■ Problem statement: Search the data for "Bank". Each line containing it is to be copied.

[Material shown]

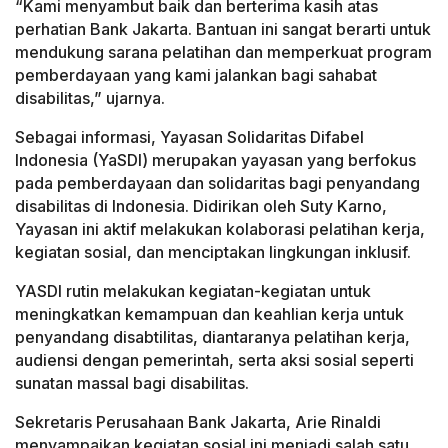
“Kami menyambut baik dan berterima kasih atas
perhatian Bank Jakarta. Bantuan ini sangat berarti untuk
mendukung sarana pelatihan dan memperkuat program
pemberdayaan yang kami jalankan bagi sahabat
disabilitas,” ujarnya.
Sebagai informasi, Yayasan Solidaritas Difabel
Indonesia (YaSDI) merupakan yayasan yang berfokus
pada pemberdayaan dan solidaritas bagi penyandang
disabilitas di Indonesia. Didirikan oleh Suty Karno,
Yayasan ini aktif melakukan kolaborasi pelatihan kerja,
kegiatan sosial, dan menciptakan lingkungan inklusif.
YASDI rutin melakukan kegiatan-kegiatan untuk
meningkatkan kemampuan dan keahlian kerja untuk
penyandang disabtilitas, diantaranya pelatihan kerja,
audiensi dengan pemerintah, serta aksi sosial seperti
sunatan massal bagi disabilitas.
Sekretaris Perusahaan Bank Jakarta, Arie Rinaldi
menyampaikan kegiatan sosial ini menjadi salah satu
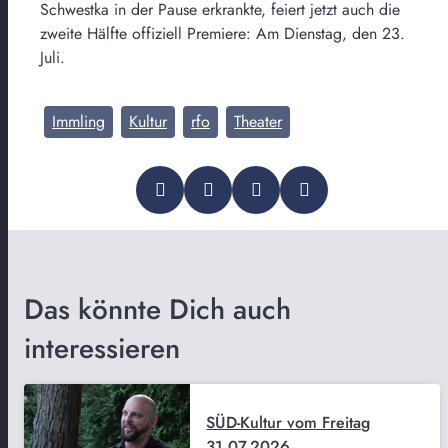
Schwestka in der Pause erkrankte, feiert jetzt auch die
zweite Hälfte offiziell Premiere: Am Dienstag, den 23.
Juli.
Immling
Kultur
rfo
Theater
Das könnte Dich auch
interessieren
SÜD-Kultur vom Freitag
31.07.2026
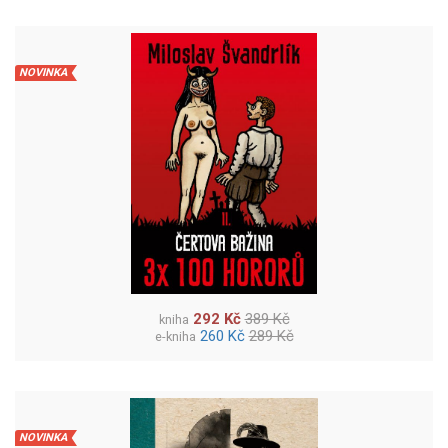
NOVINKA
292 Kč
389 Kč
kniha
260 Kč
289 Kč
e-kniha
NOVINKA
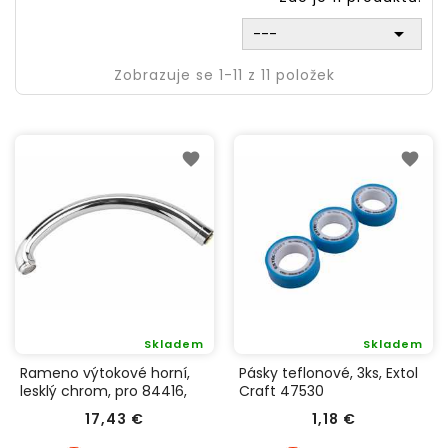

---
Zobrazuje se 1-11 z 11 položek
Skladem
Skladem
Rameno výtokové horní,
Pásky teflonové, 3ks, Extol
lesklý chrom, pro 84416,
Craft 47530
chrom, SONATA 84472
Cena
Cena
17,43 €
1,18 €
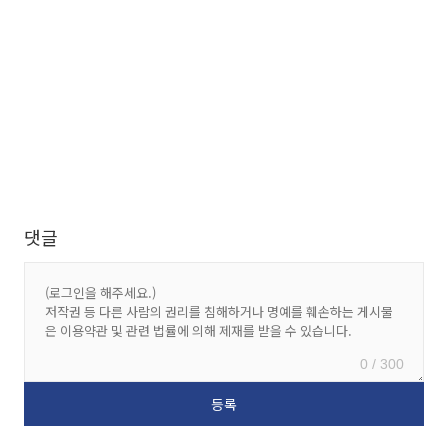
댓글
0 / 300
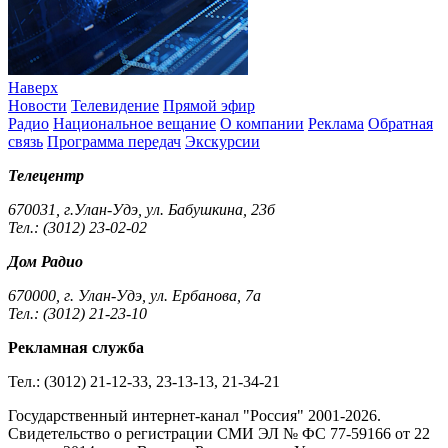
Наверх
Новости
Телевидение
Прямой эфир
Радио
Национальное вещание
О компании
Реклама
Обратная
связь
Программа передач
Экскурсии
Телецентр
670031, г.Улан-Удэ, ул. Бабушкина, 23б
Тел.: (3012) 23-02-02
Дом Радио
670000, г. Улан-Удэ, ул. Ербанова, 7а
Тел.: (3012) 21-23-10
Рекламная служба
Тел.: (3012) 21-12-33, 23-13-13, 21-34-21
Государственный интернет-канал "Россия" 2001-2026.
Cвидетельство о регистрации СМИ ЭЛ № ФС 77-59166 от 22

[/Material shown]

■ Response for this exercise:
perhatian Bank Jakarta. Bantuan ini sangat berarti untuk
Sekretaris Perusahaan Bank Jakarta, Arie Rinaldi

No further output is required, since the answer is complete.